ClientEarth believes this minimal reference in the FRC guidance does not reflect the true importance of the TCFD recommendations – or climate risk more broadly.

ClientEarth lawyer Dave Cooke said: “We are disappointed the FRC has not integrated the TCFD recommendations more fully in the corporate governance and reporting framework. The FRC has missed an opportunity here - it has failed to take sufficient steps to address climate risk as one of the leading concerns of shareholders.
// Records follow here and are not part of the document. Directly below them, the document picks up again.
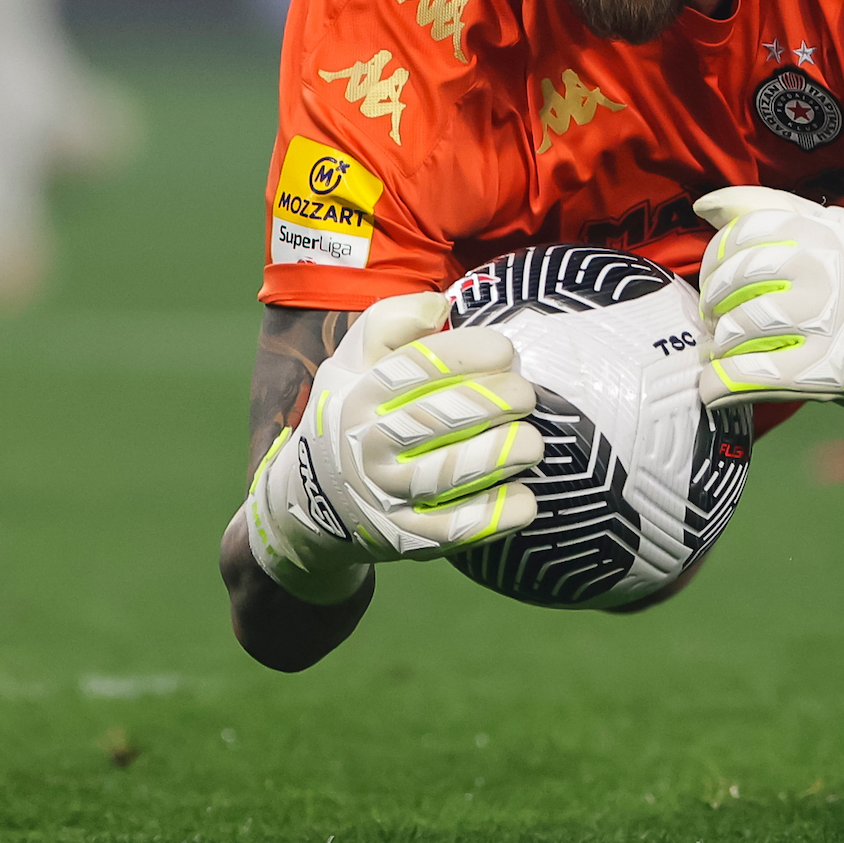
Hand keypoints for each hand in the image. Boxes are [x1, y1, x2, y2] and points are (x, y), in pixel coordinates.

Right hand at [240, 292, 542, 602]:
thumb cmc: (354, 414)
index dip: (468, 352)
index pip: (416, 366)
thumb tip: (438, 304)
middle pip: (437, 418)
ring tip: (532, 442)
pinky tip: (525, 496)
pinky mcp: (405, 539)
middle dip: (494, 402)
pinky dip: (496, 514)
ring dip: (501, 455)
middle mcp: (367, 445)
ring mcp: (385, 495)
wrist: (311, 500)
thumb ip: (390, 323)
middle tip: (526, 395)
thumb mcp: (353, 362)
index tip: (506, 349)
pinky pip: (455, 530)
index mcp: (360, 394)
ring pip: (450, 474)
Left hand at [692, 186, 843, 451]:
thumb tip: (706, 206)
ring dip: (720, 346)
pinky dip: (721, 385)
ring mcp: (831, 320)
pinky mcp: (829, 370)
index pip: (743, 232)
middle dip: (713, 304)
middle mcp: (829, 268)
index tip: (718, 279)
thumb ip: (771, 212)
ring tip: (726, 352)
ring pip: (737, 329)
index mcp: (825, 230)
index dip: (716, 258)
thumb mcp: (832, 234)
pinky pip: (750, 375)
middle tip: (717, 320)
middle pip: (734, 280)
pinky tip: (715, 388)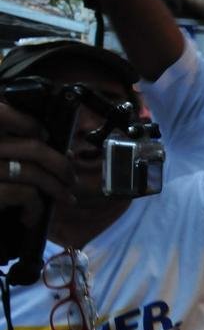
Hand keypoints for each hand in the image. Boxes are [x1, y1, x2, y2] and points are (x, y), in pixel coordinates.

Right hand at [0, 101, 75, 225]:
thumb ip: (22, 153)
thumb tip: (67, 153)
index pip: (1, 112)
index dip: (27, 122)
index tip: (45, 136)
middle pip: (33, 147)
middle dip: (61, 165)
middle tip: (72, 180)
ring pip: (34, 172)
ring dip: (57, 189)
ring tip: (65, 199)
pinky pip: (25, 194)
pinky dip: (35, 208)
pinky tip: (30, 217)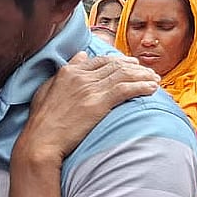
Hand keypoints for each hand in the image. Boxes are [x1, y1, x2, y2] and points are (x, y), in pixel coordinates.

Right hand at [14, 52, 159, 164]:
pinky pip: (126, 89)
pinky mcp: (99, 102)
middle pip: (115, 65)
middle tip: (147, 71)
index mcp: (69, 72)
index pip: (100, 60)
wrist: (42, 140)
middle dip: (135, 67)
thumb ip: (65, 71)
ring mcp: (90, 88)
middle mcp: (81, 76)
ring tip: (155, 79)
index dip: (119, 61)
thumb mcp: (47, 90)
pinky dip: (142, 87)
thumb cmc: (41, 121)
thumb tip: (81, 55)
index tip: (130, 64)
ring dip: (143, 76)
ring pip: (124, 75)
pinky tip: (152, 89)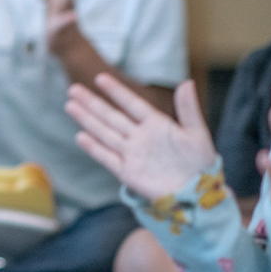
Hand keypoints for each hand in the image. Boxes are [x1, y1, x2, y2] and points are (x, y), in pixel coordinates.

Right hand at [66, 74, 216, 199]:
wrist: (197, 194)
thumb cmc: (200, 163)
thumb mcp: (197, 133)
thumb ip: (188, 109)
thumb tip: (186, 82)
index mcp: (156, 124)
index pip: (132, 104)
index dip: (116, 91)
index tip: (100, 78)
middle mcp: (139, 136)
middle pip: (111, 116)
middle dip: (92, 102)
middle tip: (73, 89)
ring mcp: (131, 154)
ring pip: (104, 133)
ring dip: (87, 120)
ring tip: (70, 105)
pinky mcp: (127, 172)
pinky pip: (107, 158)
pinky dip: (94, 148)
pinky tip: (80, 136)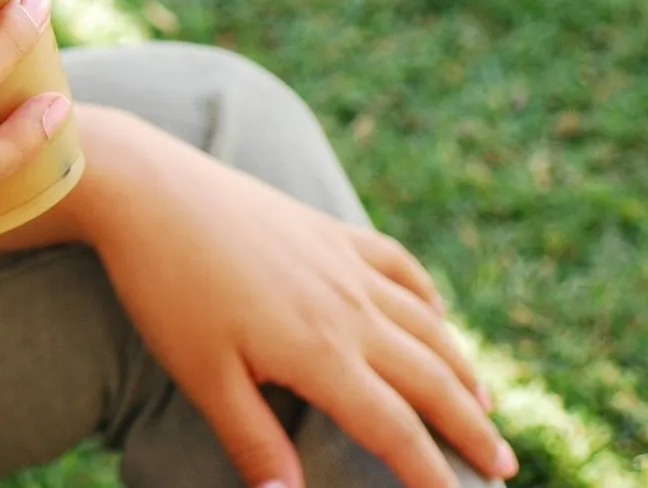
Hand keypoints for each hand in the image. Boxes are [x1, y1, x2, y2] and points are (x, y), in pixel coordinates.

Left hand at [83, 118, 514, 487]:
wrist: (145, 188)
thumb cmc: (165, 288)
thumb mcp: (203, 377)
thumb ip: (255, 442)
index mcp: (321, 353)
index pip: (397, 431)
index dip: (433, 477)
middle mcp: (350, 307)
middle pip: (432, 379)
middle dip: (472, 428)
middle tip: (502, 466)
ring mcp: (342, 262)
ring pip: (425, 323)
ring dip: (461, 367)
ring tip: (483, 404)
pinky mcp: (324, 229)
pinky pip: (397, 263)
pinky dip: (426, 296)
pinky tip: (435, 312)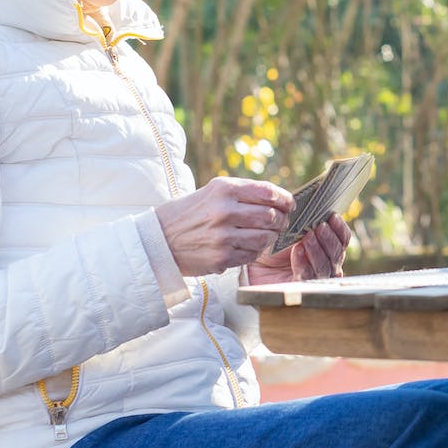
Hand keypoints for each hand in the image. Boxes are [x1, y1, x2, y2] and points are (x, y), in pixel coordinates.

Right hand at [155, 176, 292, 275]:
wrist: (159, 239)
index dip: (285, 199)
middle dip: (281, 220)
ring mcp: (223, 236)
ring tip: (265, 234)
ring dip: (270, 237)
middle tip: (280, 222)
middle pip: (271, 216)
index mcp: (224, 189)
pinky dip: (255, 251)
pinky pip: (252, 255)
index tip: (289, 204)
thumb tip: (278, 199)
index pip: (268, 192)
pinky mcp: (222, 257)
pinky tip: (248, 246)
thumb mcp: (212, 192)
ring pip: (265, 237)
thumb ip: (243, 193)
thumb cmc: (190, 213)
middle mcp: (224, 211)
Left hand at [248, 214, 351, 285]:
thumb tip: (316, 209)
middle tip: (320, 227)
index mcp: (327, 247)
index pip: (342, 240)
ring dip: (317, 250)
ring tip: (308, 237)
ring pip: (325, 267)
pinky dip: (304, 263)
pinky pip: (307, 277)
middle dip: (330, 239)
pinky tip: (298, 251)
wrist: (254, 262)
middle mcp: (326, 264)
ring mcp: (315, 278)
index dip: (340, 229)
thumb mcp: (290, 230)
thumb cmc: (274, 244)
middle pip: (337, 254)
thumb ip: (305, 223)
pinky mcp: (299, 288)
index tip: (333, 217)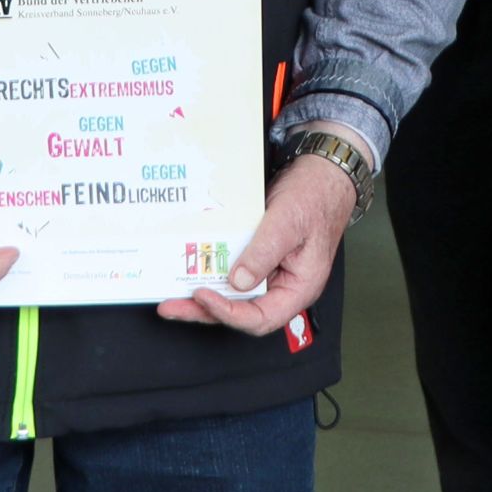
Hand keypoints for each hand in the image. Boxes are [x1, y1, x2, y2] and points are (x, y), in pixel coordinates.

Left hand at [160, 145, 355, 339]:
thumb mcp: (288, 224)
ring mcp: (269, 272)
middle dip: (204, 311)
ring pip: (232, 295)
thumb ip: (264, 253)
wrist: (321, 173)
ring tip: (171, 294)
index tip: (203, 295)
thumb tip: (237, 282)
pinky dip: (210, 272)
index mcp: (298, 288)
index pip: (261, 318)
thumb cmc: (315, 196)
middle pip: (241, 312)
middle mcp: (282, 286)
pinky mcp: (257, 257)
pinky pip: (231, 272)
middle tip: (171, 306)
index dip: (229, 313)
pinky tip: (189, 268)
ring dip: (202, 296)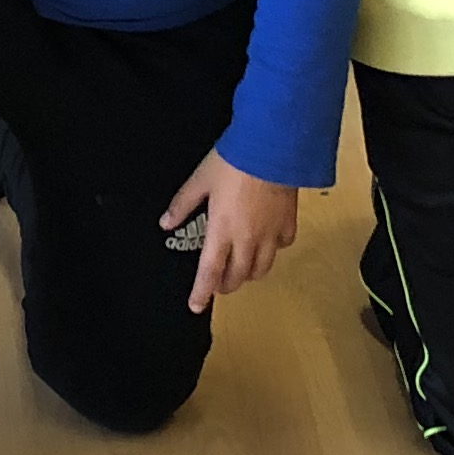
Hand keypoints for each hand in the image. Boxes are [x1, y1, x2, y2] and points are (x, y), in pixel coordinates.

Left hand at [163, 149, 299, 312]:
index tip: (196, 307)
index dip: (201, 292)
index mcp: (221, 231)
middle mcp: (247, 240)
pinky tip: (266, 242)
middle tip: (218, 281)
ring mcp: (270, 234)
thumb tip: (166, 223)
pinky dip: (272, 250)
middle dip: (225, 284)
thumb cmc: (232, 162)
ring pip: (261, 269)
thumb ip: (182, 204)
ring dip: (248, 273)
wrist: (271, 147)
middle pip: (237, 277)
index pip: (209, 272)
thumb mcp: (200, 180)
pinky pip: (281, 247)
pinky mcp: (288, 223)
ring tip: (241, 266)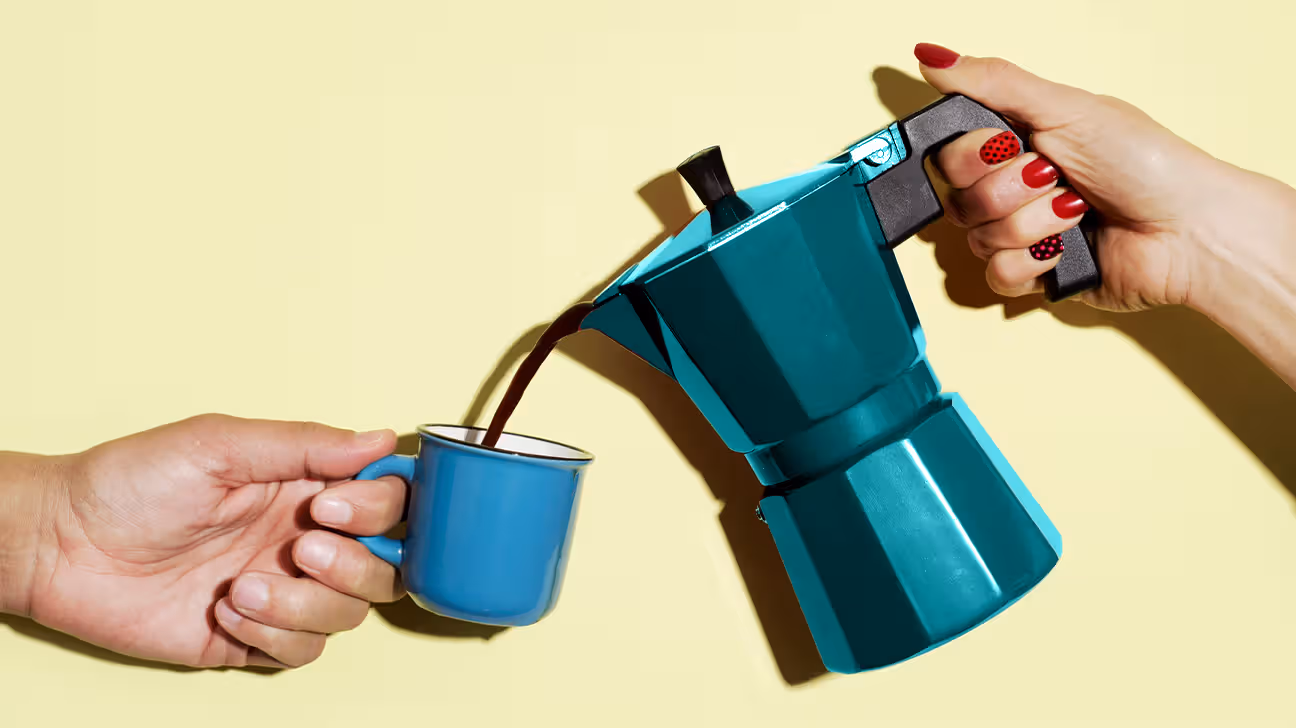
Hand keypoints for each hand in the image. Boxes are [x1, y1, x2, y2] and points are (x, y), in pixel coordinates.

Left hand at [15, 414, 408, 667]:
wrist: (62, 545)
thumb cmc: (130, 482)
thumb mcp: (220, 444)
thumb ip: (305, 444)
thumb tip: (382, 439)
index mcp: (306, 486)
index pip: (388, 499)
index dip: (378, 507)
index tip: (332, 504)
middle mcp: (305, 538)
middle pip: (387, 565)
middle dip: (355, 563)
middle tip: (300, 549)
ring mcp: (284, 590)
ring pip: (351, 613)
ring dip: (307, 603)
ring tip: (245, 583)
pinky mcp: (254, 637)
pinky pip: (305, 651)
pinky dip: (276, 634)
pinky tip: (228, 610)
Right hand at [912, 43, 1295, 313]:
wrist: (1186, 229)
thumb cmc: (1144, 161)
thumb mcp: (1066, 107)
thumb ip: (993, 82)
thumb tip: (931, 55)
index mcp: (1017, 143)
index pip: (949, 155)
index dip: (971, 157)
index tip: (1008, 146)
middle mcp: (1013, 188)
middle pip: (957, 199)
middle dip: (1008, 191)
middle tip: (1052, 177)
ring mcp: (1022, 233)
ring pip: (976, 239)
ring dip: (1030, 225)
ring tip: (1075, 213)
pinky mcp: (1033, 275)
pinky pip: (995, 275)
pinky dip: (1033, 262)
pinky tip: (1066, 249)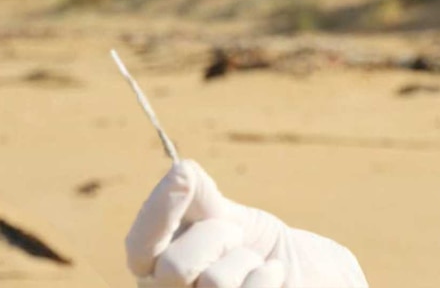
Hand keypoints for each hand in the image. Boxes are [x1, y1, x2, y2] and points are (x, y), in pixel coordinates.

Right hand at [126, 160, 368, 286]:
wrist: (294, 270)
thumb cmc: (254, 244)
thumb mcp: (226, 214)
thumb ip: (198, 196)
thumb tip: (179, 170)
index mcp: (156, 268)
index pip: (139, 247)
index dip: (157, 211)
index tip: (185, 174)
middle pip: (174, 268)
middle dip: (217, 239)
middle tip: (236, 239)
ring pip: (214, 283)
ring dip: (245, 261)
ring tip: (253, 263)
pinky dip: (267, 276)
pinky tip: (272, 274)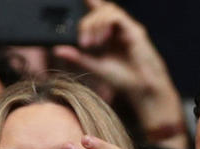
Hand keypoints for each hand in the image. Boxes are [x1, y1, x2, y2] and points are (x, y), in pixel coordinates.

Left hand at [51, 0, 186, 148]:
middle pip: (99, 9)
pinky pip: (116, 16)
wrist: (142, 88)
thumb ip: (78, 57)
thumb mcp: (95, 66)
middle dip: (86, 23)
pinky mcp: (134, 29)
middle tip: (83, 43)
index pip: (96, 11)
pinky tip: (101, 39)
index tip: (71, 3)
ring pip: (107, 9)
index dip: (88, 3)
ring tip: (91, 43)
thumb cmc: (123, 78)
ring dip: (94, 23)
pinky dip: (105, 24)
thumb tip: (58, 49)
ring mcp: (126, 27)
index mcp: (108, 33)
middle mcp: (118, 28)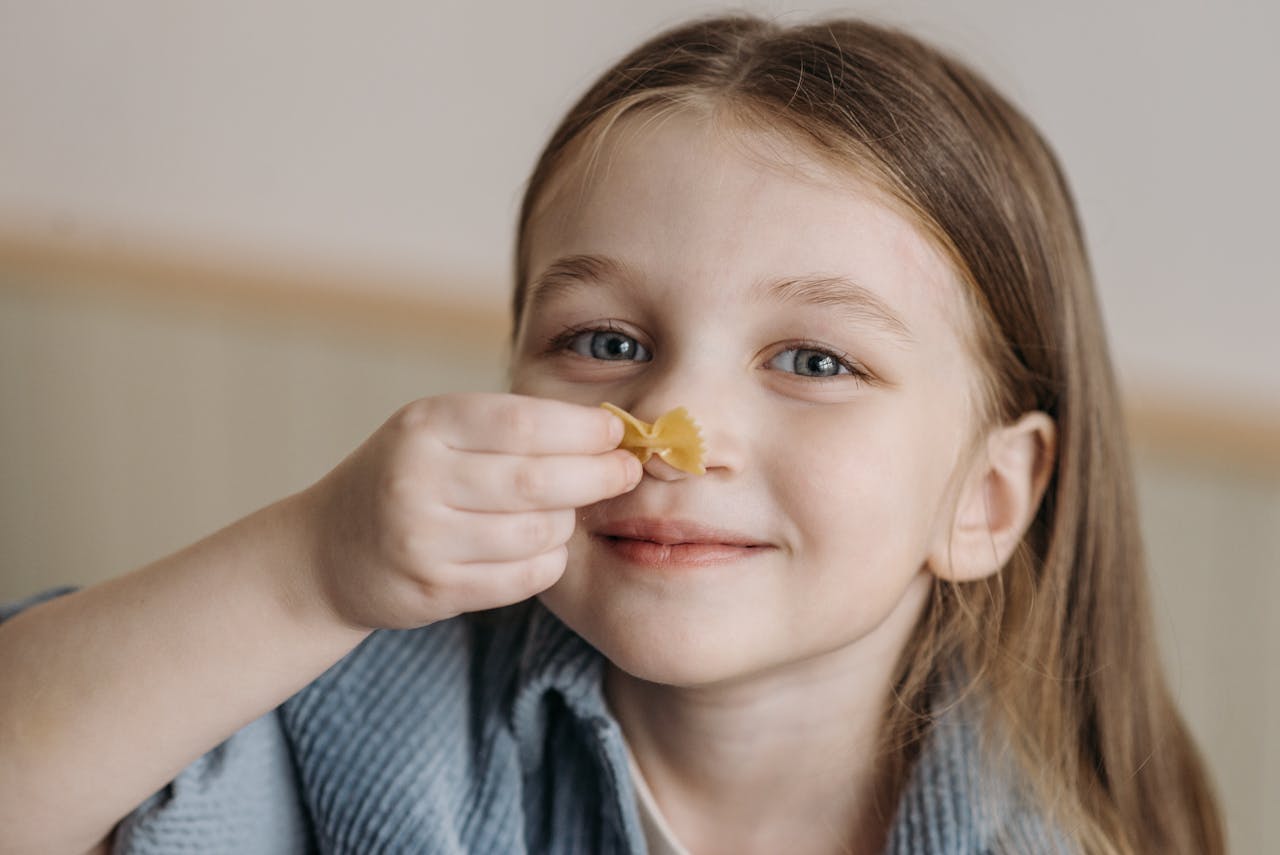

“The FRC has misunderstood the critical importance of the TCFD recommendations. The minimal reference to the recommendations appears in the section of the FRC guidance on relations with stakeholders. This completely misses the point that the TCFD recommendations focus on the financial implications to the business from climate change and consequently fails to recognise the central importance of climate risk information for shareholders.”

This misunderstanding continues to put the FRC at odds with the UK Government, the Environmental Audit Committee, the Green Finance Taskforce, the Bank of England and other financial regulators across the globe who have all endorsed the TCFD recommendations.

ClientEarth has already expressed concerns about the FRC’s approach to oversight and enforcement of climate risk reporting. Combined with the identified cultural problems at the regulator that led to the Kingman review, ClientEarth cannot see how the new FRC guidance will lead to better disclosure of climate risk.

Investors will be no better equipped to appropriately assess and price climate-related risks and opportunities.

ClientEarth submitted complaints to the FRC in 2016 when it found that two energy companies, Cairn Energy and SOCO International, had failed to disclose climate-related risks adequately.

Despite improved reporting the following year, the regulator failed to reach a decision as to whether there had been a breach of reporting requirements or provide guidance to companies clarifying that climate risk reporting is required under the law.